*Provided text*

++++++++++

THEMIS (Time History of Events and Macroscale Interactions during Substorms) answers fundamental outstanding questions regarding the magnetospheric substorm instability, a dominant mechanism of transport and explosive release of solar wind energy within Geospace.
THEMIS will elucidate which magnetotail process is responsible for substorm onset at the region where substorm auroras map (~10 Re):
- a local disruption of the plasma sheet current or
- that current's interaction with the rapid influx of plasma emanating from lobe flux
annihilation at ~25 Re.
Correlative observations from long-baseline (2-25 Re) probe conjunctions,
will delineate the causal relationship and macroscale interaction between the substorm
components. THEMIS's five identical probes measure particles and fields on orbits which
optimize tail-aligned conjunctions over North America. Ground observatories time auroral
breakup onset. Three inner probes at ~10 Re monitor current disruption onset,
while two outer probes, at 20 and 30 Re respectively, remotely monitor plasma
acceleration due to lobe flux dissipation. In addition to addressing its primary
objective, THEMIS answers critical questions in radiation belt physics and solar wind -
magnetosphere energy coupling.
The individual THEMIS satellites are spin stabilized. All probes were launched
together on the same launch vehicle. THEMIS's probes use flight-proven instruments and
subsystems, yet demonstrate spacecraft design strategies ideal for Constellation class
missions. THEMIS is complementary to MMS and a science and a technology pathfinder for
future STP missions.

++++++++++

*Records provided*

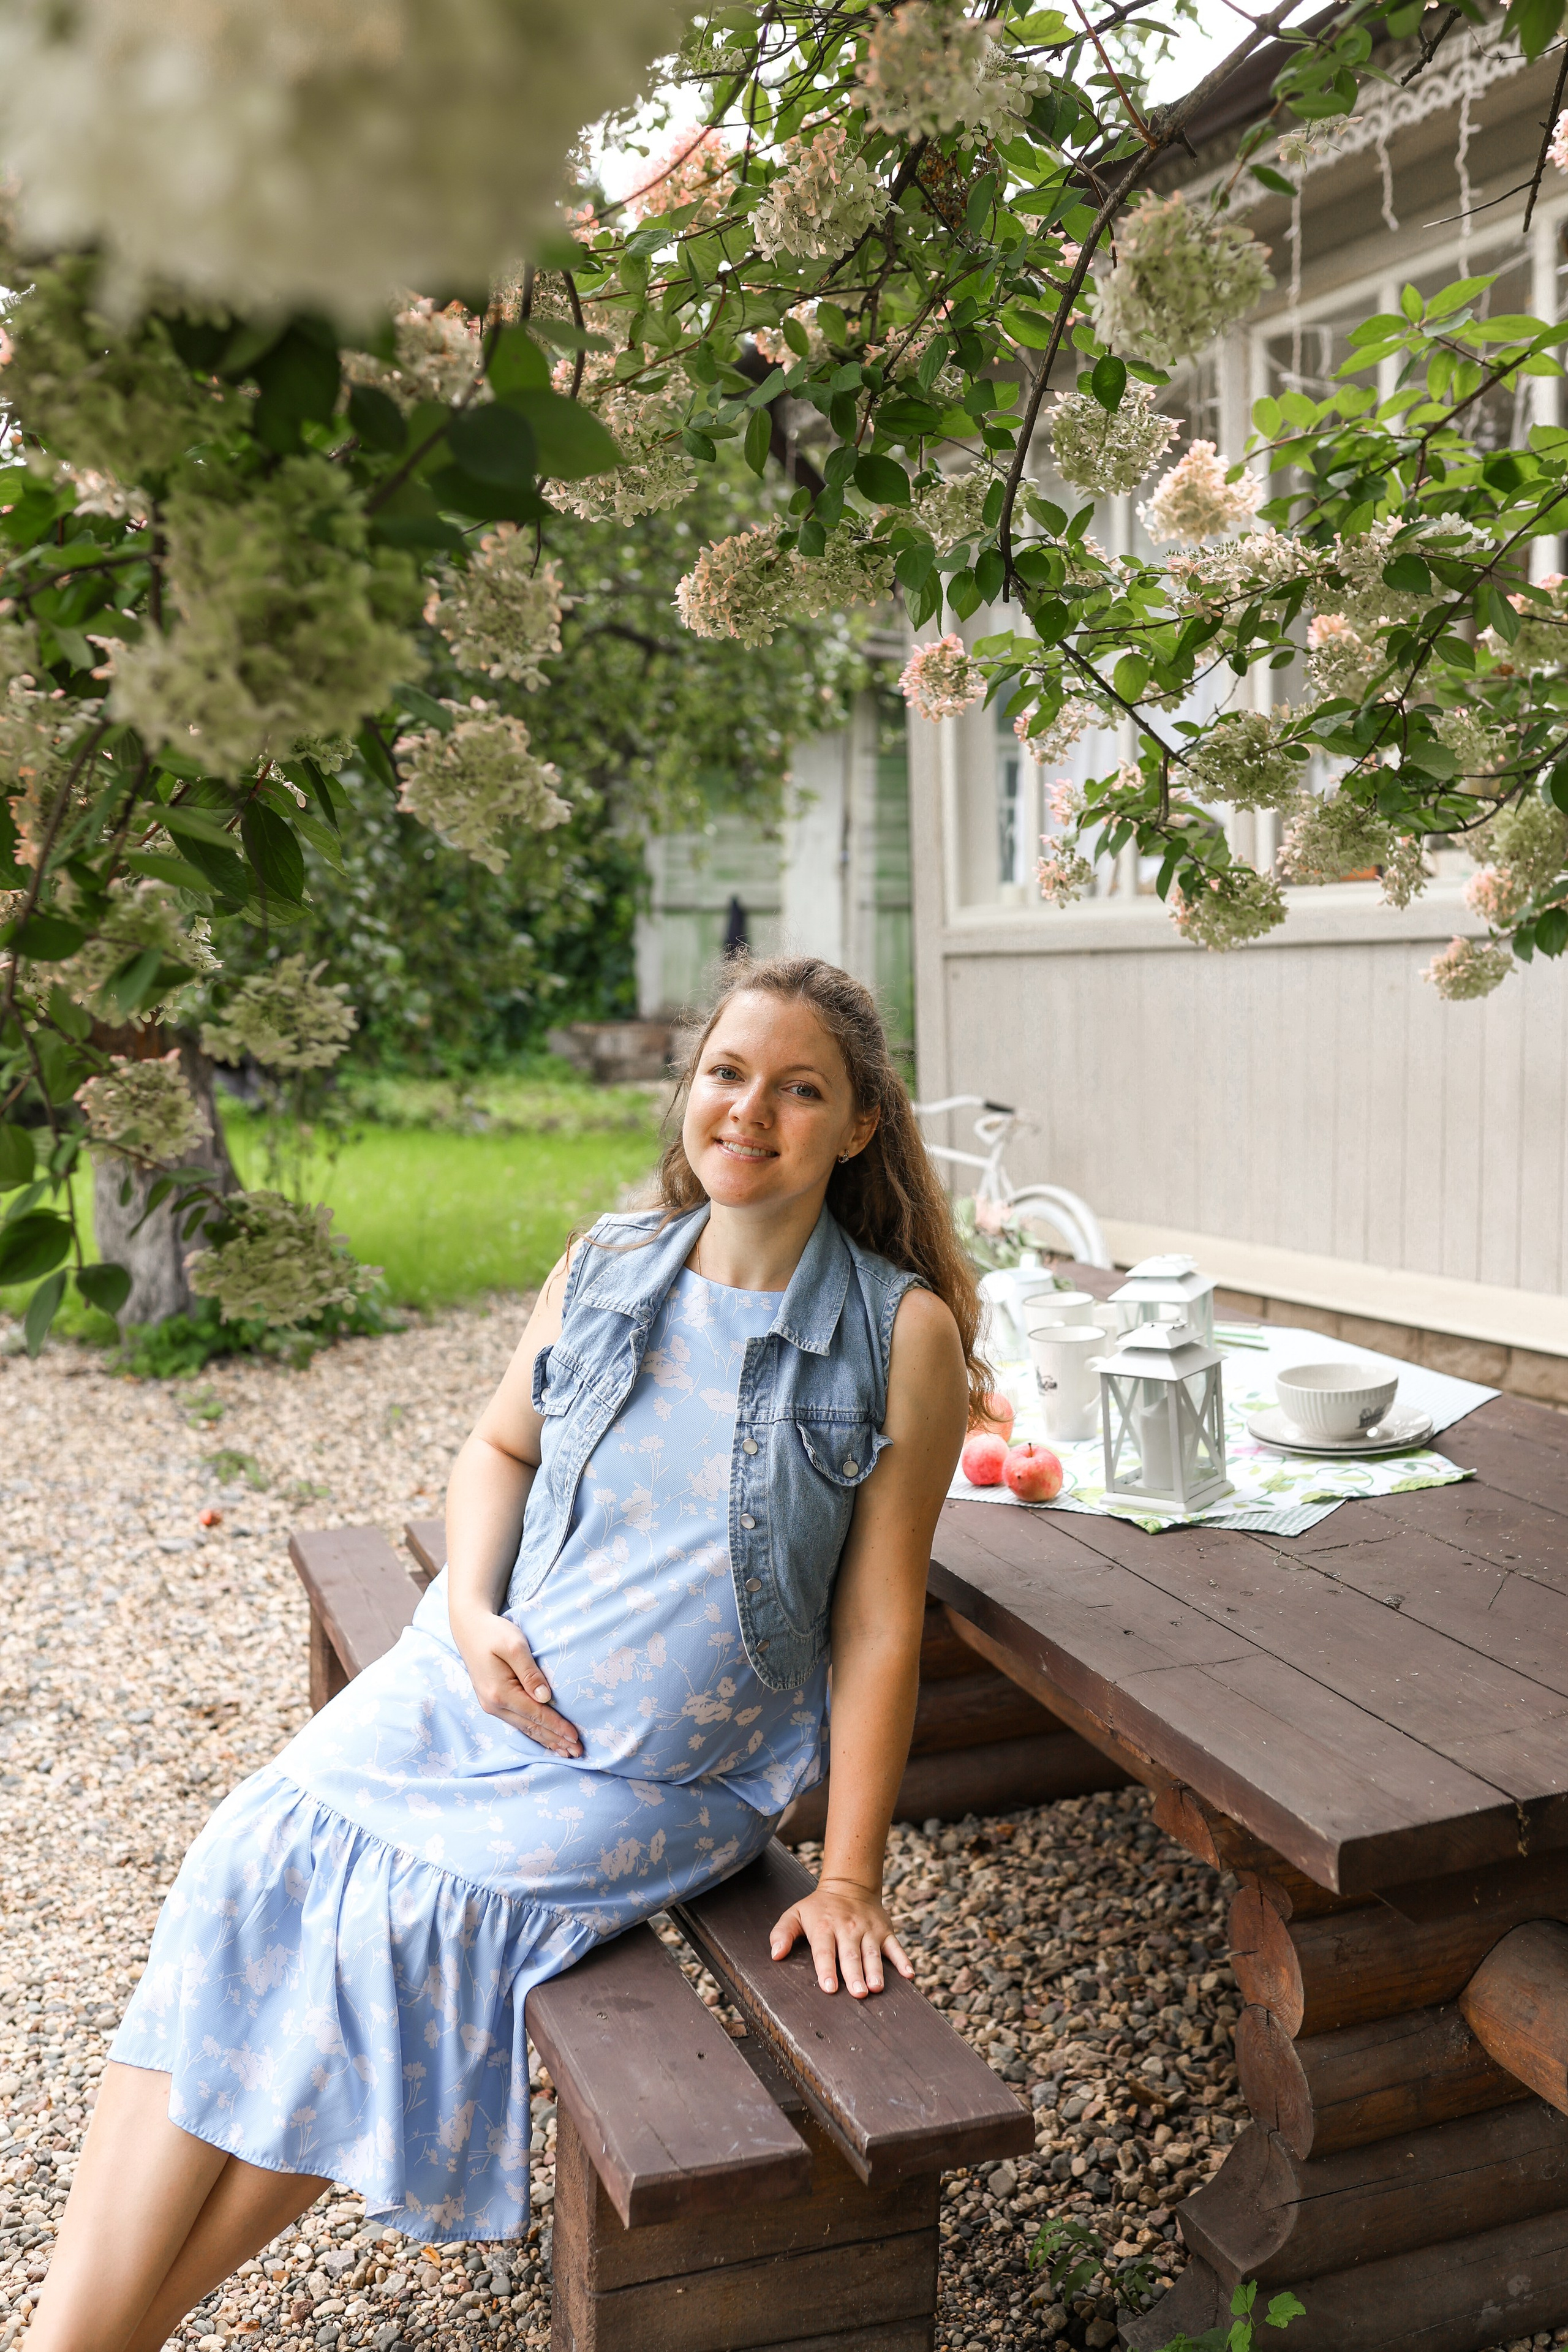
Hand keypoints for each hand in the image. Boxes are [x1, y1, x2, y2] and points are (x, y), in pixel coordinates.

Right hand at [450, 1606, 581, 1758]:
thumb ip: (530, 1673)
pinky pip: (518, 1722)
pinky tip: (545, 1739)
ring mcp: (492, 1706)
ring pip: (525, 1728)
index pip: (536, 1715)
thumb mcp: (514, 1646)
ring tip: (566, 1751)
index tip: (576, 1737)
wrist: (469, 1628)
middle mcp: (494, 1705)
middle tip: (578, 1752)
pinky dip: (534, 1732)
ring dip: (546, 1740)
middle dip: (555, 1740)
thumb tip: (545, 1698)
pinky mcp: (493, 1702)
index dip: (557, 1727)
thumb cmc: (493, 1633)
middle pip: (531, 1727)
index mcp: (500, 1693)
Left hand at [769, 1876, 914, 1998]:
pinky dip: (903, 1960)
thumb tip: (775, 1954)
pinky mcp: (885, 1930)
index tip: (829, 1987)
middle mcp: (847, 1928)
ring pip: (873, 1952)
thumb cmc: (818, 1907)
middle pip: (851, 1954)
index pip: (824, 1951)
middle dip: (854, 1974)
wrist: (849, 1885)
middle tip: (858, 1993)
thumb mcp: (795, 1914)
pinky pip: (896, 1946)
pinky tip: (909, 1974)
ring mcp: (868, 1929)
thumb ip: (782, 1933)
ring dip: (876, 1970)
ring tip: (877, 1987)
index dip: (826, 1969)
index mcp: (824, 1927)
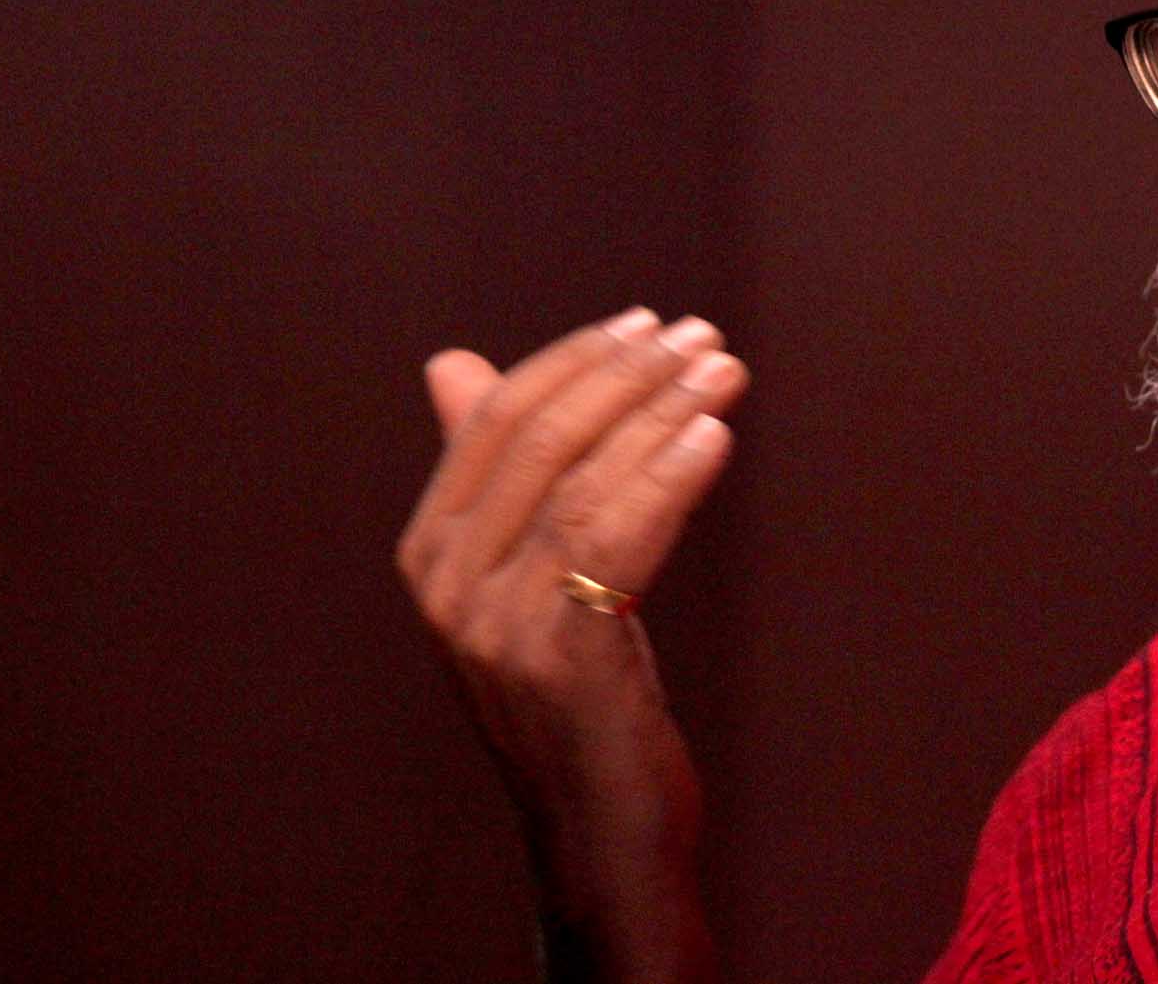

++++++++++

*Problem set*
1. In the THEMIS mission text, at what distances do the two outer probes orbit?
2. Pick up the THEMIS mission text after its final sentence and continue it in the same style.

*Expected outputs*
1. 20 and 30 Re

2.
The Science Payload consists of:
- 3D FluxGate and Search Coil Magnetometers (FGM, SCM) obtain 1024 vector/s waveforms.
- 3D Electric Field Instrument (EFI) obtains DC to 1024 vector/s waveforms.
- Electrostatic Analyzer (ESA) measures i+/e- of energy 5 eV - 30 keV.(over 4p str once
per spin).
- Solid State Telescope (SST) measures i+/e- of 20 keV.1 MeV (over 108° × 360° once per
spin).
The satellites are injected into a 1.07 Re × 14.2 Re, 13.4°
orbit and maneuvre by their own propulsion systems to following orbits:
- 1.6 Re × 34.0 Re, 3.9° (#1)
- 1.2 Re × 19.9 Re, 9.8° (#2)
- 1.6 Re × 11.6 Re, 7° (#3, 4)
- 1.3 Re × 13.1 Re, 12° (#5)
The Artemis mission is a second phase to the Themis mission which is currently studying solar sub storms and the Earth's radiation belts with five spacecraft in various elliptical orbits. After the nominal Themis mission is complete, the outer two satellites P1 and P2 will be unable to contribute to the continued mission due to non-optimal orbits and extended shadows. As a result of this inability to contribute, normally the satellites would be de-activitated. However, in this case the two satellites will be sent to the Moon to begin their new mission: Artemis. The Artemis mission plans to study solar wind and shocks, the lunar environment and lunar magnetotail characteristics.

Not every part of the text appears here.